Adaptive Bandwidth Allocation via Uncertainty-Constrained Deep Reinforcement Learning

Li Wei¹, Wu Yong¹ and Yan Dong¹

Suzhou Suneng Group Co., LTD
215004 Suzhou, China
{liwei sz,wuy11,yandong sz}@js.sgcc.com.cn

Abstract

With the rapid growth of network services, traditional static bandwidth allocation schemes can no longer meet the demands of multi-user, dynamic, and QoS-sensitive applications. Ensuring both efficiency and stability in bandwidth allocation remains a significant challenge, especially under high variability and uncer-tainty conditions. To address this, we propose a novel algorithm named Uncertainty-Constrained Stability-aware Deep Reinforcement Learning (UCS-DRL) for dynamic bandwidth allocation. UCS-DRL adopts a dual-policy architecture: a task policy that learns optimal bandwidth allocation decisions, and a stability policy guided by uncertainty-aware value estimation to identify and mitigate potential risky or unstable behaviors during deployment. Furthermore, the framework incorporates a curiosity-driven exploration mechanism based on Random Network Distillation, which enhances exploration efficiency by encouraging the agent to visit informative and under-explored states. Experimental results show that UCS-DRL achieves high bandwidth utilization and service quality while reducing policy volatility and risky actions, balancing performance and robustness in dynamic bandwidth allocation.

####

Prompt 1. Count the lines in the rows that contain the string "partial", including where it appears inside a longer word. Matching is case-sensitive. Reply with the number only.

####

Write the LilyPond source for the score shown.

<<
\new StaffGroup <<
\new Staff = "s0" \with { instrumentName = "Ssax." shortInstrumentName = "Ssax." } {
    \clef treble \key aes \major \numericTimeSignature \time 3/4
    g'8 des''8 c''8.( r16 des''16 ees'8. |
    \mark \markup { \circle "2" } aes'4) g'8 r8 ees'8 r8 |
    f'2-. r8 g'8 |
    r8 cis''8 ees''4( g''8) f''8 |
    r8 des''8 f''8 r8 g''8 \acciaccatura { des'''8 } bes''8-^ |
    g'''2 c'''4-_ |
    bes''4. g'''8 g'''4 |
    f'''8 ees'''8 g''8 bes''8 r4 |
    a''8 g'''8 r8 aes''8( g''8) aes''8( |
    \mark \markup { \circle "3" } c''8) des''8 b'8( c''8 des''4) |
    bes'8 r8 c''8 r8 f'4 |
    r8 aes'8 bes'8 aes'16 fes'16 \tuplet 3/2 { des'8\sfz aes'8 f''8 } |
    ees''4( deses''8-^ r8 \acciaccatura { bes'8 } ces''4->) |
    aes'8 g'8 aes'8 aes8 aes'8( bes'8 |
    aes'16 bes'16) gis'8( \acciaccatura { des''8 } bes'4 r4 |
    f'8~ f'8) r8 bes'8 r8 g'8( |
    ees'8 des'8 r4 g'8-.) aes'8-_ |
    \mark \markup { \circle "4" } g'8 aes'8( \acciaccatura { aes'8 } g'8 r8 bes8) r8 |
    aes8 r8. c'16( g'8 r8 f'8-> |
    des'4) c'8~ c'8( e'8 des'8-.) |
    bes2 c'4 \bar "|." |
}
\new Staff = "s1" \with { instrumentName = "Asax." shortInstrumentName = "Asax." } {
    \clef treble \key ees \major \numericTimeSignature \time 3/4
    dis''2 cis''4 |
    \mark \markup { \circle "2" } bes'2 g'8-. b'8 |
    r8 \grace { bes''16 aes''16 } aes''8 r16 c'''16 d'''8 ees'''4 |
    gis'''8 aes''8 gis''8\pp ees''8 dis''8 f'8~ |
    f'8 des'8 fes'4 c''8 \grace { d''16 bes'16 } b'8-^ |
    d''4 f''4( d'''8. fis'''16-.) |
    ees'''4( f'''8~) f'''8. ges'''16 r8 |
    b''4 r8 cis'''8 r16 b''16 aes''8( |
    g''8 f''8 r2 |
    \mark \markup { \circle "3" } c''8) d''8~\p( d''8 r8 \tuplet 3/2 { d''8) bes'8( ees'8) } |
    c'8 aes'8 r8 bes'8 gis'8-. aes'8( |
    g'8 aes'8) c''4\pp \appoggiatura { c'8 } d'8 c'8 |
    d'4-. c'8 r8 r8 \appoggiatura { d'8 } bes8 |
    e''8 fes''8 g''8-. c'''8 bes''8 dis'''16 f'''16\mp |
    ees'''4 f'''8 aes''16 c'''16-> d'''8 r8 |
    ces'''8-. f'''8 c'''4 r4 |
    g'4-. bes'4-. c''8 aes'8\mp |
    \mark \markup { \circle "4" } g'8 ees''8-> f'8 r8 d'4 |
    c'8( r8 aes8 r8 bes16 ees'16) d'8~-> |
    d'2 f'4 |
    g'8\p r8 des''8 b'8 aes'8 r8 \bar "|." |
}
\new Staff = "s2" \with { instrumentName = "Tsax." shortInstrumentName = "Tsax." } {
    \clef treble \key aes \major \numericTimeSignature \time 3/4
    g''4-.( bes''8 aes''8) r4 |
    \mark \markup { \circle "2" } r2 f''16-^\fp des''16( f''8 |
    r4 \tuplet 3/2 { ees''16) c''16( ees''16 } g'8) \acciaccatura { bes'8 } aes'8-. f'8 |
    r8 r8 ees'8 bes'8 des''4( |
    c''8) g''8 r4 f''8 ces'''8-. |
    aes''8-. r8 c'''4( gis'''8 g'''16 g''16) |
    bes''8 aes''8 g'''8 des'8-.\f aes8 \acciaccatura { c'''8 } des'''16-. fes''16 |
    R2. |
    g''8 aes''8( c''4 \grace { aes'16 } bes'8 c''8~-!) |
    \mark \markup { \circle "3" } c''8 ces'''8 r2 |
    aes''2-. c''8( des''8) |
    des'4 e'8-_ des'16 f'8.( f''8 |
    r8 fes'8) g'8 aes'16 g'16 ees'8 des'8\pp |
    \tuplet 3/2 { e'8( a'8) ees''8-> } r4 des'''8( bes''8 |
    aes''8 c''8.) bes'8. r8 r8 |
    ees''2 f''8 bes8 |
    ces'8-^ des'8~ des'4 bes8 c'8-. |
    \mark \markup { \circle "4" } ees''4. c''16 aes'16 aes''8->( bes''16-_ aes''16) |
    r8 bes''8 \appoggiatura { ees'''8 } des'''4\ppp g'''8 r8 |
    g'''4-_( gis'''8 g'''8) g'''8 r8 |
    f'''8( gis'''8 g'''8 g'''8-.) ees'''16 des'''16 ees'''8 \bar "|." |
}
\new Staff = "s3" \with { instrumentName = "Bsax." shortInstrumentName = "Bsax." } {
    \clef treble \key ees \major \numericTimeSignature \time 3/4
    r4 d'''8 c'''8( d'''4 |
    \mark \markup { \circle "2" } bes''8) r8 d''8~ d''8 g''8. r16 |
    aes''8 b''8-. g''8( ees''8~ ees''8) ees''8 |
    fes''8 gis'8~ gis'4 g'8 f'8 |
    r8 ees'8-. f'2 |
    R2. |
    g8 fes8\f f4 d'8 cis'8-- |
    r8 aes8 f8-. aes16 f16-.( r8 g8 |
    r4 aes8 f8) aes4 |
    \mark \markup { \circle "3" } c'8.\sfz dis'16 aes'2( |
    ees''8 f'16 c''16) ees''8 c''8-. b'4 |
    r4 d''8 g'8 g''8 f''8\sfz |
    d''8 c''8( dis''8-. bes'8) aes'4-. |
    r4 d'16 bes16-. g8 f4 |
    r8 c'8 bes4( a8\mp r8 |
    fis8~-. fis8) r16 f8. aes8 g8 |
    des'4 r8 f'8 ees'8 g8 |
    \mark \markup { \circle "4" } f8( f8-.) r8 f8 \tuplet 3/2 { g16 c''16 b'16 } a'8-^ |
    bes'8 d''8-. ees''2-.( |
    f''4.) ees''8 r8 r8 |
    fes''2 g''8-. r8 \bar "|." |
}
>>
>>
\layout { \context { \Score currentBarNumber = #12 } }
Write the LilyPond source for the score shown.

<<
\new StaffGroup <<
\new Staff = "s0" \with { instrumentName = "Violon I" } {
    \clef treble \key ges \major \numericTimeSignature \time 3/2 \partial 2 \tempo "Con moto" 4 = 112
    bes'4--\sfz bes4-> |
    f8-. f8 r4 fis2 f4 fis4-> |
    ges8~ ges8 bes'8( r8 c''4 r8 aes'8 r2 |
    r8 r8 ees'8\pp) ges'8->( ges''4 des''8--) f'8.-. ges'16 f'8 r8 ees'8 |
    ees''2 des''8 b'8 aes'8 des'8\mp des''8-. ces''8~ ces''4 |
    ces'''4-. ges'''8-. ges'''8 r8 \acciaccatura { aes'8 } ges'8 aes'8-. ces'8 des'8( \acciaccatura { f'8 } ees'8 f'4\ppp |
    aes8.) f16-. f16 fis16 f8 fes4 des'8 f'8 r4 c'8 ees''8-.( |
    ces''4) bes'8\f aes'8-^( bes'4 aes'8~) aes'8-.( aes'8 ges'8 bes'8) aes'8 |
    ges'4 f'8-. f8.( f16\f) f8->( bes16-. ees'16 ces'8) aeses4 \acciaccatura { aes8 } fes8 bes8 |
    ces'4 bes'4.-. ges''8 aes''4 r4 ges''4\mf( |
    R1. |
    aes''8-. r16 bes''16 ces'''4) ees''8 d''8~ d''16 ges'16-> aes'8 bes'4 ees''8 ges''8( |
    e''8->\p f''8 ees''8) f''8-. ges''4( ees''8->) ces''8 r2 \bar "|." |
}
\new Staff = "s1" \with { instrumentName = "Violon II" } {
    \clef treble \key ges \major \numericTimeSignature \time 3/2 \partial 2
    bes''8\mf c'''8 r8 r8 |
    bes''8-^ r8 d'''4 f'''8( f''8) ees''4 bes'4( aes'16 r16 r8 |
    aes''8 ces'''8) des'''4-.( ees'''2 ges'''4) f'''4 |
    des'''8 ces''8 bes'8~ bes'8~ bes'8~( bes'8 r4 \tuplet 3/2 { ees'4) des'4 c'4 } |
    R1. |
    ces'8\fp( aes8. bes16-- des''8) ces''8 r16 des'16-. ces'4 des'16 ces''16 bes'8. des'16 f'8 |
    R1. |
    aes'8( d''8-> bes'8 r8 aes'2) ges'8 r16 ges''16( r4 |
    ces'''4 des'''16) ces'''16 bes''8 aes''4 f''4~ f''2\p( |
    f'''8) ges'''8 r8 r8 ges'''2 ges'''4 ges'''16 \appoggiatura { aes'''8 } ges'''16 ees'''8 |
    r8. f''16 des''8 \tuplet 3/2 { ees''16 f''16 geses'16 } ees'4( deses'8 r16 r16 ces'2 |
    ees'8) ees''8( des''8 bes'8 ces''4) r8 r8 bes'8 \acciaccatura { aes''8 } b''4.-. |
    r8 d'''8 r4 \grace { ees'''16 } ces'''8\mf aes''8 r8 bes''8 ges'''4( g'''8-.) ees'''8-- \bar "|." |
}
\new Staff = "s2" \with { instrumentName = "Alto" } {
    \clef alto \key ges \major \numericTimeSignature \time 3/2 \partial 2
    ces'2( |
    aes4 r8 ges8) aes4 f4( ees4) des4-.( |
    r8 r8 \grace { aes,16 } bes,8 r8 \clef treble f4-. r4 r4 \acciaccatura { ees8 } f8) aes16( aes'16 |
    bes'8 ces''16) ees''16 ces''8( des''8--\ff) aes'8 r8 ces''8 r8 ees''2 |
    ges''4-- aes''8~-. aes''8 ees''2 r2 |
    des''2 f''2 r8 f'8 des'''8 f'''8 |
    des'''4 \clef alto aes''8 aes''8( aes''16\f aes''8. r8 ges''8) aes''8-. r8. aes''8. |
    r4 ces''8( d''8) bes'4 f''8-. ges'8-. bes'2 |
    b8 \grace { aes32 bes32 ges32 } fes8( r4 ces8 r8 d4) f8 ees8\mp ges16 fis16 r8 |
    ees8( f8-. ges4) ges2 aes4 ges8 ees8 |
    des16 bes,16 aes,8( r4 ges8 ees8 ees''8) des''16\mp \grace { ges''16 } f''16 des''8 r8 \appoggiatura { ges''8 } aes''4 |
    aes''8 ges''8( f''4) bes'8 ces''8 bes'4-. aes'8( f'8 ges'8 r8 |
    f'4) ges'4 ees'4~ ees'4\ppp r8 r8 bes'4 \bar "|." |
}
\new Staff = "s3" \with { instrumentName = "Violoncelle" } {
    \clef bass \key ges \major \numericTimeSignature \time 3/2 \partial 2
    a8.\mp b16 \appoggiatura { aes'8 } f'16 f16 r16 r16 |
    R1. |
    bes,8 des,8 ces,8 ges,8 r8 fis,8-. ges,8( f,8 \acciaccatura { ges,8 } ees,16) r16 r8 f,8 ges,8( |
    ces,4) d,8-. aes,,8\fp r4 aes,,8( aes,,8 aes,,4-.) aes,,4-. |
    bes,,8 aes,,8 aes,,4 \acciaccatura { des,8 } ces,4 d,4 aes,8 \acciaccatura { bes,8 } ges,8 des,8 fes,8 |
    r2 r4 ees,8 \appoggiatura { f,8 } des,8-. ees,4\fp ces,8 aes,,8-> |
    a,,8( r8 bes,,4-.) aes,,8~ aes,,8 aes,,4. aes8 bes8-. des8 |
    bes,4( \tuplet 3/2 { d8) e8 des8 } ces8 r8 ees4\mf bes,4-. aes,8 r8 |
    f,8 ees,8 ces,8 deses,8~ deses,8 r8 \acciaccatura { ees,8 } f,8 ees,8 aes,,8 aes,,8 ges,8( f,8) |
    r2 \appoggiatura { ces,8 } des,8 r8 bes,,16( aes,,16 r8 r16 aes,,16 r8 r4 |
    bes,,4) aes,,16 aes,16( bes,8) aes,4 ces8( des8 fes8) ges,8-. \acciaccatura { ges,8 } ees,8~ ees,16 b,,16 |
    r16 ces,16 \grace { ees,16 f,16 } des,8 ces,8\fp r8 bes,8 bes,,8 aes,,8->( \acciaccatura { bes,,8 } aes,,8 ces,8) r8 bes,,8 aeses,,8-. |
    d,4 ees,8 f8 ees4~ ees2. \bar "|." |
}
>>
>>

####

Prompt 2. List the authors named in the bandwidth allocation excerpt.

Exercise response 1. 4

Exercise response 2.
Li Wei
Wu Yong
Yan Dong